Crocker wanted time to sit back, process, heal, and think, but events were moving too quickly. Seconds after Ritchie was wheeled into surgery, he telephoned Neto to tell him the news about Alizadeh. Neto spoke to Melkasian at the station, and a meeting was set for midnight.
Crocker grabbed a few winks in the car. He woke up remembering that he had never had a chance to do his Christmas shopping—an iPad for Jenny, a crystal-and-amethyst necklace he’d picked out for Holly at a Virginia Beach jewelry store. He hated being late with presents but couldn’t help it this time.
As soon as they arrived at the office in the Banco Popular building, Neto ordered pizza with everything and sodas from an all-night fast food joint. They were chowing down when Rappaport and Melkasian walked in clutching briefcases and dressed in rumpled business clothes. It looked as though they’d been working all night.
Rappaport said, “You sure kicked up a shit storm, Crocker.”
“Couldn’t avoid it.”
“Who authorized you to go into the colonel’s house?”

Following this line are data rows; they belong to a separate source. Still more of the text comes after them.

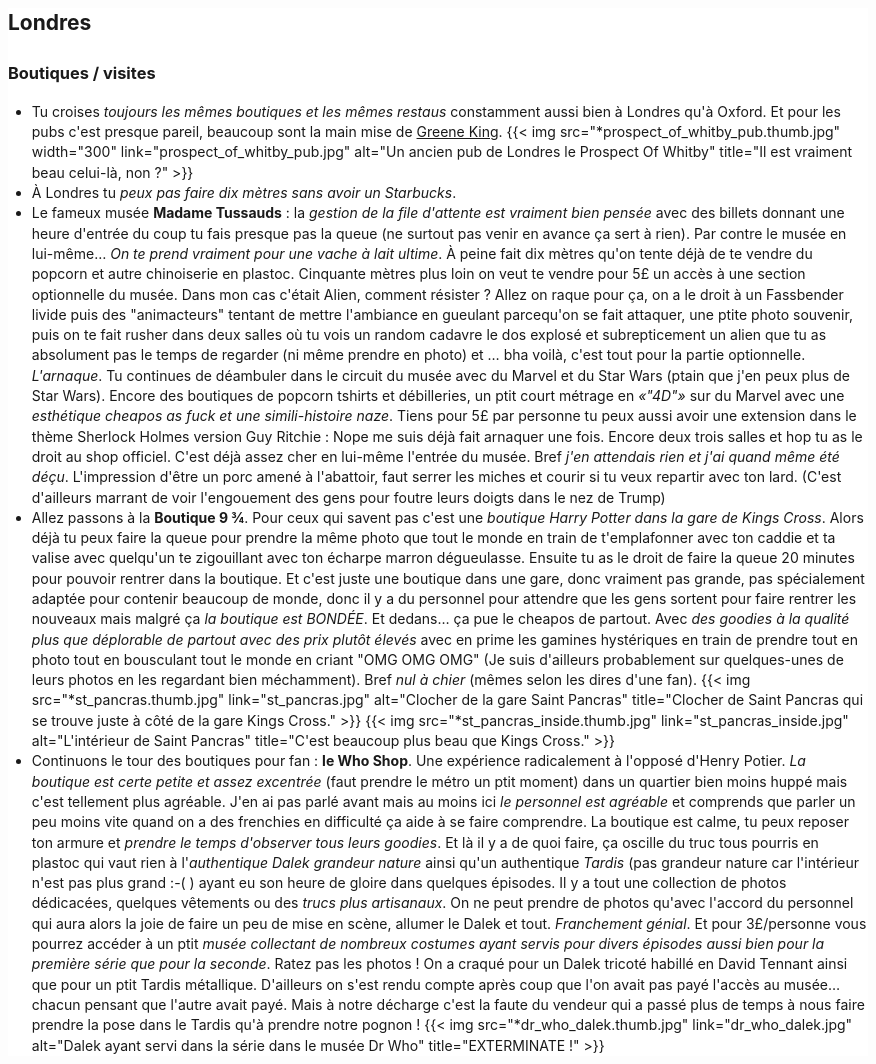 ## Londres

### Boutiques / visites
  - Tu croises *toujours les mêmes boutiques et les mêmes restaus* constamment aussi bien à Londres qu'à Oxford. Et pour les pubs c'est presque pareil, beaucoup sont la main mise de [Greene King](https://en.wikipedia.org/wiki/Greene_King).
{{< img src="*prospect_of_whitby_pub.thumb.jpg" width="300" link="prospect_of_whitby_pub.jpg" alt="Un ancien pub de Londres le Prospect Of Whitby" title="Il est vraiment beau celui-là, non ?" >}}
  - À Londres tu *peux pas faire dix mètres sans avoir un Starbucks*.
  - Le fameux musée **Madame Tussauds** : la *gestion de la file d'attente est vraiment bien pensée* avec des billets donnant une heure d'entrée du coup tu fais presque pas la queue (ne surtout pas venir en avance ça sert à rien). Par contre le musée en lui-même… *On te prend vraiment pour une vache à lait ultime*. À peine fait dix mètres qu'on tente déjà de te vendre du popcorn et autre chinoiserie en plastoc. Cinquante mètres plus loin on veut te vendre pour 5£ un accès à une section optionnelle du musée. Dans mon cas c'était Alien, comment résister ? Allez on raque pour ça, on a le droit à un Fassbender livide puis des "animacteurs" tentant de mettre l'ambiance en gueulant parcequ'on se fait attaquer, une ptite photo souvenir, puis on te fait rusher dans deux salles où tu vois un random cadavre le dos explosé et subrepticement un alien que tu as absolument pas le temps de regarder (ni même prendre en photo) et … bha voilà, c'est tout pour la partie optionnelle. *L'arnaque*. Tu continues de déambuler dans le circuit du musée avec du Marvel et du Star Wars (ptain que j'en peux plus de Star Wars). Encore des boutiques de popcorn tshirts et débilleries, un ptit court métrage en *«"4D"»* sur du Marvel avec une *esthétique cheapos as fuck et une simili-histoire naze*. Tiens pour 5£ par personne tu peux aussi avoir une extension dans le thème Sherlock Holmes version Guy Ritchie : Nope me suis déjà fait arnaquer une fois. Encore deux trois salles et hop tu as le droit au shop officiel. C'est déjà assez cher en lui-même l'entrée du musée. Bref *j'en attendais rien et j'ai quand même été déçu*. L'impression d'être un porc amené à l'abattoir, faut serrer les miches et courir si tu veux repartir avec ton lard. (C'est d'ailleurs marrant de voir l'engouement des gens pour foutre leurs doigts dans le nez de Trump)
  - Allez passons à la **Boutique 9 ¾**. Pour ceux qui savent pas c'est une *boutique Harry Potter dans la gare de Kings Cross*. Alors déjà tu peux faire la queue pour prendre la même photo que tout le monde en train de t'emplafonner avec ton caddie et ta valise avec quelqu'un te zigouillant avec ton écharpe marron dégueulasse. Ensuite tu as le droit de faire la queue 20 minutes pour pouvoir rentrer dans la boutique. Et c'est juste une boutique dans une gare, donc vraiment pas grande, pas spécialement adaptée pour contenir beaucoup de monde, donc il y a du personnel pour attendre que les gens sortent pour faire rentrer les nouveaux mais malgré ça *la boutique est BONDÉE*. Et dedans… ça pue le cheapos de partout. Avec *des goodies à la qualité plus que déplorable de partout avec des prix plutôt élevés* avec en prime les gamines hystériques en train de prendre tout en photo tout en bousculant tout le monde en criant "OMG OMG OMG" (Je suis d'ailleurs probablement sur quelques-unes de leurs photos en les regardant bien méchamment). Bref *nul à chier* (mêmes selon les dires d'une fan).
{{< img src="*st_pancras.thumb.jpg" link="st_pancras.jpg" alt="Clocher de la gare Saint Pancras" title="Clocher de Saint Pancras qui se trouve juste à côté de la gare Kings Cross." >}}
{{< img src="*st_pancras_inside.thumb.jpg" link="st_pancras_inside.jpg" alt="L'intérieur de Saint Pancras" title="C'est beaucoup plus beau que Kings Cross." >}}
  - Continuons le tour des boutiques pour fan : **le Who Shop**. Une expérience radicalement à l'opposé d'Henry Potier. *La boutique est certe petite et assez excentrée* (faut prendre le métro un ptit moment) dans un quartier bien moins huppé mais c'est tellement plus agréable. J'en ai pas parlé avant mais au moins ici *le personnel est agréable* et comprends que parler un peu moins vite quand on a des frenchies en difficulté ça aide à se faire comprendre. La boutique est calme, tu peux reposer ton armure et *prendre le temps d'observer tous leurs goodies*. Et là il y a de quoi faire, ça oscille du truc tous pourris en plastoc qui vaut rien à l'*authentique Dalek grandeur nature* ainsi qu'un authentique *Tardis* (pas grandeur nature car l'intérieur n'est pas plus grand :-( ) ayant eu son heure de gloire dans quelques épisodes. Il y a tout une collection de photos dédicacées, quelques vêtements ou des *trucs plus artisanaux*. On ne peut prendre de photos qu'avec l'accord du personnel qui aura alors la joie de faire un peu de mise en scène, allumer le Dalek et tout. *Franchement génial*. Et pour 3£/personne vous pourrez accéder à un ptit *musée collectant de nombreux costumes ayant servis pour divers épisodes aussi bien pour la première série que pour la seconde*. Ratez pas les photos ! On a craqué pour un Dalek tricoté habillé en David Tennant ainsi que pour un ptit Tardis métallique. D'ailleurs on s'est rendu compte après coup que l'on avait pas payé l'accès au musée… chacun pensant que l'autre avait payé. Mais à notre décharge c'est la faute du vendeur qui a passé plus de temps à nous faire prendre la pose dans le Tardis qu'à prendre notre pognon !
{{< img src="*dr_who_dalek.thumb.jpg" link="dr_who_dalek.jpg" alt="Dalek ayant servi dans la série dans le musée Dr Who" title="EXTERMINATE !" >}}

Neto spoke up. “I did, sir.”
Crocker cut in, “That’s bullshit. I did. I take full responsibility. I felt that it was important to try to identify the Iranian, and I ordered my man to scale the wall. Unfortunately, he had an accident and was discovered and shot. I deeply regret that now. But I’m also pleased that we’ve established that it’s Alizadeh himself who is setting up the Unit 5000 operation here.”
“It often works that way, doesn’t it, Crocker?” Rappaport asked. “The good mixed with the bad.”
“Yes it does, sir,” Crocker replied, struck by the sincere tone in his voice.
Rappaport reached across, laid a hand on Crocker’s shoulder, and said, “I’m sorry about your teammate. I pray he recovers quickly.”
“I appreciate that, sir.” Maybe Rappaport wasn’t a total asshole.
“As far as pissing off the Venezuelans, I say: fuck them,” Rappaport growled. “They had it coming. And as far as the Falcon goes, I’m ready to go to war.”
Crocker liked Rappaport’s new attitude and nodded in agreement. “Me, too, sir. Let’s kick his ass.”
Briefcases clicked open, pizza boxes were cleared from the table, and a secure phone line was opened to Langley, where an analyst named Sue from the Crime and Narcotics Center (CNC) reported that the names of three of the individuals mentioned in the Xeroxed documents captured in Petare had been matched to a computer printout of recent arrivals to Mexico from Venezuela.
“What’s that mean?” Rappaport asked.
“I don’t know.”
“Do you have any idea where they are now?” Melkasian asked, using a device to project a map of Mexico on the screen at the front of the room.
“Mexican PFM has tracked them to the town of San Miguel de Allende, which is about a hundred and seventy miles north of Mexico City,” Sue said over the speakerphone. PFM was the Mexican version of the FBI.
At the mention of San Miguel de Allende, Crocker smiled inwardly. Before they married he and Holly had spent a romantic week in that village in an inn overlooking the lake.
“What are they doing there?” Rappaport asked.
“We’ve been treating them as potential drug traffickers,” Sue answered. “They claim to be Venezuelan financial advisors looking for business investments. Their behavior is suspicious because they stick together, spend a lot of time in their hotel room, eat at cheap restaurants, don’t drink alcohol, and are constantly looking over their shoulders to see if they’re being watched.”
“Potential drug traffickers?” Melkasian asked skeptically.
“Yes, our intelligent operational probabilities computer program gave that a probability of forty percent, which is high. But it’s possible they could be up to something else.”
“You mean some other sort of illegal activity?” Rappaport asked. “And you say Mexican PFM is keeping an eye on them?”
“That’s correct, sir.”
“Can they be trusted?”
“Not really, no. That’s why we’ve dispatched a two-person DEA team from Mexico City. They should be there within the hour.”
“Good,” Rappaport said, checking his watch. “We think these men might be Iranian members of the IRGC, so inform us immediately regarding their movements or anything else you learn.”
“I will, sir.”
“You have anything else?” he asked.
Sue said, “The names of two other individuals on the list you sent us—Jorge Alvarez Nazra and Raul Abaid Lopez—correspond to two men who recently passed the PPL and CPL exams in Venezuela.”